Amadi hails from the first generation of Nigerian writers, in the league of the likes of Chinua Achebe, JP Clark, Cyprian Ekwensi and Christopher Okigbo. Many Nigerians grew up reading his first novel “The Concubine”, which focuses on love in a southern village, and how it came into conflict with traditional life. He will best be remembered for the way he portrayed life in rural Nigeria and for the convoluted plots and changing views in his novels.
Born on May 12th 1934, in Aluu in the Ikwerre local government area of Rivers State, Elechi Amadi attended the University of Ibadan (1955–59), where he obtained a degree in Physics and Mathematics. Amadi served as an officer in the Nigerian military at a turbulent time, during the 1967-1970 civil war, when the military put down an attempt to create an independent state in the east. It spawned Amadi’s only non-fiction work, “Sunset at Biafra”, in 1973, detailing his experiences during the war.

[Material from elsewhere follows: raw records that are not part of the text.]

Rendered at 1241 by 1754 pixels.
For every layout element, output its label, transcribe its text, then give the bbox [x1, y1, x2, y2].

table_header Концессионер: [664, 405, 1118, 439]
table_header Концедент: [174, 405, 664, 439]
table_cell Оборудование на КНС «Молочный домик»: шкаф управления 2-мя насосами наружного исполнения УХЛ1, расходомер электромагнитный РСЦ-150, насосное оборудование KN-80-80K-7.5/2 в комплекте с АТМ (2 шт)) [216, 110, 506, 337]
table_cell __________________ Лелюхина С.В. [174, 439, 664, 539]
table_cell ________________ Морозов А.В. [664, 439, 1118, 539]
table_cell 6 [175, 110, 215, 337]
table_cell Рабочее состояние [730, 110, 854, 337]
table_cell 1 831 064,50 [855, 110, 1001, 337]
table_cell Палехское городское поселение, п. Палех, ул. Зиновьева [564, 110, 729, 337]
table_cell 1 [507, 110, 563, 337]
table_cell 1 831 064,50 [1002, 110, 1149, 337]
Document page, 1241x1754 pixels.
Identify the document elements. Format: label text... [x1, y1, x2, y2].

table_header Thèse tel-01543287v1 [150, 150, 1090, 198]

Some of his other works are “The Great Ponds”, “Isiburu”, “Dance of Johannesburg”, “Peppersoup”, “The Road to Ibadan”, “The Slave”, “Estrangement”, and “The Woman of Calabar”. He has been writer-in-residence and lecturer at Rivers State College of Education, where he has also been Dean of Arts, Head of the Literature department and Director of General Studies.
In paying homage to the Man of Letters, “visionary and venerated elder who dedicated his life to values of peace, equality, dignity and the reading culture in Nigeria”, the President affirmed that the outpouring of grief and tribute across Nigeria and beyond was a testament of the high degree of respect and acceptance Amadi commanded around the world.